O líder da maioria na Câmara, Tom Emmer, republicano de Minnesota, durante uma entrevista televisionada no Capitólio dos EUA em Washington, D.C., na terça-feira, 30 de setembro de 2025. Emmer apresentou um projeto de lei que privaria fraudadores e terroristas condenados de sua cidadania americana. (Graeme Sloan/Bloomberg via Getty Images)
Ele lamentou que, segundo a lei actual, “os padrões para mutilar alguém sejam demasiado elevados”, mas observou: “Temos uma solução para resolver isso”.
O projecto de lei, que actualmente se encontra no Comité Judiciário da Câmara, ao lado da Câmara, permite que os procuradores aleguem falsamente bom carácter moral durante o processo de cidadania para usar crimes cometidos após a naturalização como prova, argumentando efectivamente que a sua cidadania era inválida desde o início.
Segundo Emer, a legislação fraudulenta já conta com cerca de 50 co-patrocinadores da Câmara.
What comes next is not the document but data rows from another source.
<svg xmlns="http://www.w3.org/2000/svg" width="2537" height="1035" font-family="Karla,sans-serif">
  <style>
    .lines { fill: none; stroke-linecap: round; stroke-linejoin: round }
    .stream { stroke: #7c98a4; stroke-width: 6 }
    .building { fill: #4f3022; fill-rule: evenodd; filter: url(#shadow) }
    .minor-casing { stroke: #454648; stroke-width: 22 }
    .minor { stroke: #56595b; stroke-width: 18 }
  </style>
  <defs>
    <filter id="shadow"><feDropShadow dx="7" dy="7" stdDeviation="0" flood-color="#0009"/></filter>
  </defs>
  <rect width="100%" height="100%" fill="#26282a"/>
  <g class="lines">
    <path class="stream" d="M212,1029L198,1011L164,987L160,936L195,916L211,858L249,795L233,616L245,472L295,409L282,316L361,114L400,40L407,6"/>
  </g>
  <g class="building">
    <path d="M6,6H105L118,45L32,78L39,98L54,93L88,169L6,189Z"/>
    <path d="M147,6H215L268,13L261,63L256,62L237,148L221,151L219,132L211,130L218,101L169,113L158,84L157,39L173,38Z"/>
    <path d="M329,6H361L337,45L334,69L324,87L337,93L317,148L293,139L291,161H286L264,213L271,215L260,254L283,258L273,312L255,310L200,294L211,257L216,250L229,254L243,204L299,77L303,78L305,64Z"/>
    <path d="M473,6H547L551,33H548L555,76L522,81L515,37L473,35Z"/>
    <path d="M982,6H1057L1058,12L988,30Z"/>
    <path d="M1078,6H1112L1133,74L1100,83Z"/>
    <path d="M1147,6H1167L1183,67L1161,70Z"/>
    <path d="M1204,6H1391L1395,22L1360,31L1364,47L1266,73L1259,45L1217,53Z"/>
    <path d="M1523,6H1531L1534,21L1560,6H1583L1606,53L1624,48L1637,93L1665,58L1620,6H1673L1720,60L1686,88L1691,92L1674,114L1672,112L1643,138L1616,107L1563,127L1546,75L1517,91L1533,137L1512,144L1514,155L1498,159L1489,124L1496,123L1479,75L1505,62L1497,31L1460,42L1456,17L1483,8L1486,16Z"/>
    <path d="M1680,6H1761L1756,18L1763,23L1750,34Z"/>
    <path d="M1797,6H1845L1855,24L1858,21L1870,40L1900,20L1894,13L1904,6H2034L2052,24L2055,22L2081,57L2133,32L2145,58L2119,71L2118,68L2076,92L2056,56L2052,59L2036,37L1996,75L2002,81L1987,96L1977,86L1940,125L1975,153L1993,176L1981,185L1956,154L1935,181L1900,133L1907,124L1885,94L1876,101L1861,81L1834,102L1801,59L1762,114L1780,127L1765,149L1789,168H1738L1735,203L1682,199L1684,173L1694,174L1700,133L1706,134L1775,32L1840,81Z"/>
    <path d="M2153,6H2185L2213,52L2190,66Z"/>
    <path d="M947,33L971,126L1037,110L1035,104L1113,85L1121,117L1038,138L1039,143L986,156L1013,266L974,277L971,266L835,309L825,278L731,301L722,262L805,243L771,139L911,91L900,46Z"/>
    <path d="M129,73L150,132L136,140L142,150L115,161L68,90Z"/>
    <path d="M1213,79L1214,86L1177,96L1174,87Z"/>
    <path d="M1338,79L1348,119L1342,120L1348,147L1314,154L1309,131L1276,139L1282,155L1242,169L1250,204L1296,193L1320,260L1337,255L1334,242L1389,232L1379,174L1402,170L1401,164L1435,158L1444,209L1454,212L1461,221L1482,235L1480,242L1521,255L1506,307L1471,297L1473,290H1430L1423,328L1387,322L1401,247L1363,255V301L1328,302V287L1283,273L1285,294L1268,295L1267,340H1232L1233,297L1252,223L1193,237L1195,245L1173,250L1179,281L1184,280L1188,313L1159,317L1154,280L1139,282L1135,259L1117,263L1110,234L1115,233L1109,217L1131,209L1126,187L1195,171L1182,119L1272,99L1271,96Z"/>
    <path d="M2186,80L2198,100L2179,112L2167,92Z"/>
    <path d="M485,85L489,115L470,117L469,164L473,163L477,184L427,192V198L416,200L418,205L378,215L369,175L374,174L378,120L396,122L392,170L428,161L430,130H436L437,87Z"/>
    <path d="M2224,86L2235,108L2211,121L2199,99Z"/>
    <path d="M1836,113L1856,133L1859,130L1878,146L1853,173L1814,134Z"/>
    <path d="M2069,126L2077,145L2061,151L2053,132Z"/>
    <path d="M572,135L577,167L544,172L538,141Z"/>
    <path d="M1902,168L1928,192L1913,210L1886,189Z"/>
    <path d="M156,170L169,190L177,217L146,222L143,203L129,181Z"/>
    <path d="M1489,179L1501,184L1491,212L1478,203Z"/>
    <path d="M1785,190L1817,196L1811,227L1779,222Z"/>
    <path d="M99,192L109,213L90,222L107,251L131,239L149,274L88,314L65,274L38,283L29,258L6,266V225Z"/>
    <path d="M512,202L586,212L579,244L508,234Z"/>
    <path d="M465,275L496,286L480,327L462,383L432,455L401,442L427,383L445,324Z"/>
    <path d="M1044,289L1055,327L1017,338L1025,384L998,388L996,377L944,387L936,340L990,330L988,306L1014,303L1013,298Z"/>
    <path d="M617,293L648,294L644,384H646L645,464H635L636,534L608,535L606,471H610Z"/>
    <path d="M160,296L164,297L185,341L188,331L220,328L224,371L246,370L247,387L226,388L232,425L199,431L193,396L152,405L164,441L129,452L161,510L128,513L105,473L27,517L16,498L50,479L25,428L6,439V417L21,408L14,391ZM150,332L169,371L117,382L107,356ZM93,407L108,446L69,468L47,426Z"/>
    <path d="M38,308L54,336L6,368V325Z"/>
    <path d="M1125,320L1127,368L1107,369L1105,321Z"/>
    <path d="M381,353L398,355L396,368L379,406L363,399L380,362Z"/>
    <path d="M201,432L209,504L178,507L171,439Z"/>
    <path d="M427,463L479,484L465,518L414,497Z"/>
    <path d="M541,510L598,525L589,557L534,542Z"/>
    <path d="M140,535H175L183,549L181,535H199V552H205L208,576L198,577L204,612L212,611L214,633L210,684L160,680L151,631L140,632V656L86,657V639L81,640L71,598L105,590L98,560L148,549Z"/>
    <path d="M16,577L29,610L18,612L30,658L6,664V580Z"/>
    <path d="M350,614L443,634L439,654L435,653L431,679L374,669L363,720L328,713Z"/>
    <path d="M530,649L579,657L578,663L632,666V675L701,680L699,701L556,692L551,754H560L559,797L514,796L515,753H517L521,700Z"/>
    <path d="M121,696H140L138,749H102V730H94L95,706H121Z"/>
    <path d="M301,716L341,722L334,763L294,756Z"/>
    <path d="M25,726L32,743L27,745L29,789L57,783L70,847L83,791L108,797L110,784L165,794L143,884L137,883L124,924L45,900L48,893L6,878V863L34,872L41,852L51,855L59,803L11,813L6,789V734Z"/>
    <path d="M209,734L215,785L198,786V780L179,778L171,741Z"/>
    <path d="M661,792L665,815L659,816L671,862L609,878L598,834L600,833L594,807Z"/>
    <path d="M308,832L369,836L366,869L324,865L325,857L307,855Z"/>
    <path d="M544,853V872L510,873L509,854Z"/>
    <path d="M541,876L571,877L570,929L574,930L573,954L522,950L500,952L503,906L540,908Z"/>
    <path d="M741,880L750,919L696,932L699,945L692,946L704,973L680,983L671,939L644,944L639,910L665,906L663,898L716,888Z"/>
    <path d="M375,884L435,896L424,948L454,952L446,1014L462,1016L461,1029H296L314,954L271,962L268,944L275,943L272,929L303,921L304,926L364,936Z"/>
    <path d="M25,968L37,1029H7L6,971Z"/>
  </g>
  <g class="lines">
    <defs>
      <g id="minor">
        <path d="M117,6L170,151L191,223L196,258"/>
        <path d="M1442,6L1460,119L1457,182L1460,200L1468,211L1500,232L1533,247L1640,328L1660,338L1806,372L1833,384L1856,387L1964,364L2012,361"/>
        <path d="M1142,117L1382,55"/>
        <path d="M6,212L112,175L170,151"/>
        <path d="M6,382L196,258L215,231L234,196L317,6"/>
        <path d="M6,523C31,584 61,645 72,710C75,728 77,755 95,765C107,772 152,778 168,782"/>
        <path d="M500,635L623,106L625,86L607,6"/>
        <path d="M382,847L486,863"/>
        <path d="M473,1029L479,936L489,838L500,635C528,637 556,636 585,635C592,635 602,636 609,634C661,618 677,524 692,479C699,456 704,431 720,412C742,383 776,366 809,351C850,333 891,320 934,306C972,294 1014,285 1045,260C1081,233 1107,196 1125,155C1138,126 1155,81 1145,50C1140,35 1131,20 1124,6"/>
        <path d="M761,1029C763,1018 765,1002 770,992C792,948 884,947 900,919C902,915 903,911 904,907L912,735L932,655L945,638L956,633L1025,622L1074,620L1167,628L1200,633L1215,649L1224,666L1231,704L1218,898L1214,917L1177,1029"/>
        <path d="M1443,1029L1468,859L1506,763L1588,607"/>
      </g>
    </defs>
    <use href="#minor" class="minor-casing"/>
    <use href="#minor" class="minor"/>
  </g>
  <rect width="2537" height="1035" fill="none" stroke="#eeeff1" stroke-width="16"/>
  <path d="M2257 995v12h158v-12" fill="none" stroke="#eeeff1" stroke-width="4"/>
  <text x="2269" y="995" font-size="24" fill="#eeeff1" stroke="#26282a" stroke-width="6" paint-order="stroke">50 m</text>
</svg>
Assim que a votação for marcada, ele acredita que não terá problemas para ser aprovado e poderá até obter algum apoio bipartidário dos democratas, reconhecendo a gravidade da questão.
“É muito simples”, disse ele. “A mensagem é que os terroristas não pertencem ao solo dos EUA, naturalizados ou não.”
Uma série de ataques envolvendo cidadãos naturalizados levantou questões de segurança nacional

Do canto superior esquerdo para a direita: Ndiaga Diagone, Ayman Mohammed, Mohammed Baylor Jalloh, Amir Balat e Ibrahim Qayoumi. Antecedentes: Sinagoga Temple Israel em Michigan, quinta-feira, 12 de março de 2026. (Departamento de Polícia de Austin; obtido por NYPost; obtido por WTVR; Madison Swart/Reuters; WJBK)
No início de março, Ndiaga Diagne, cidadão naturalizado de ascendência senegalesa, matou três pessoas e feriu mais de uma dúzia num tiroteio em Austin. A polícia foi morta a tiros em resposta ao ataque.
Pouco depois, Amir Balat e Ibrahim Qayyumi, filhos de cidadãos naturalizados da Turquia e do Afeganistão, prometeram apoio ao ISIS e tentaram bombardear um protesto anti-Islão em frente ao palácio do prefeito. Cidade de Nova York. Foram acusados de múltiplos crimes relacionados com explosivos, incluindo tentativa de fornecer apoio material ao ISIS, tentativa de utilização de armas de destruição maciça e transporte, recepção e posse de dispositivos destrutivos.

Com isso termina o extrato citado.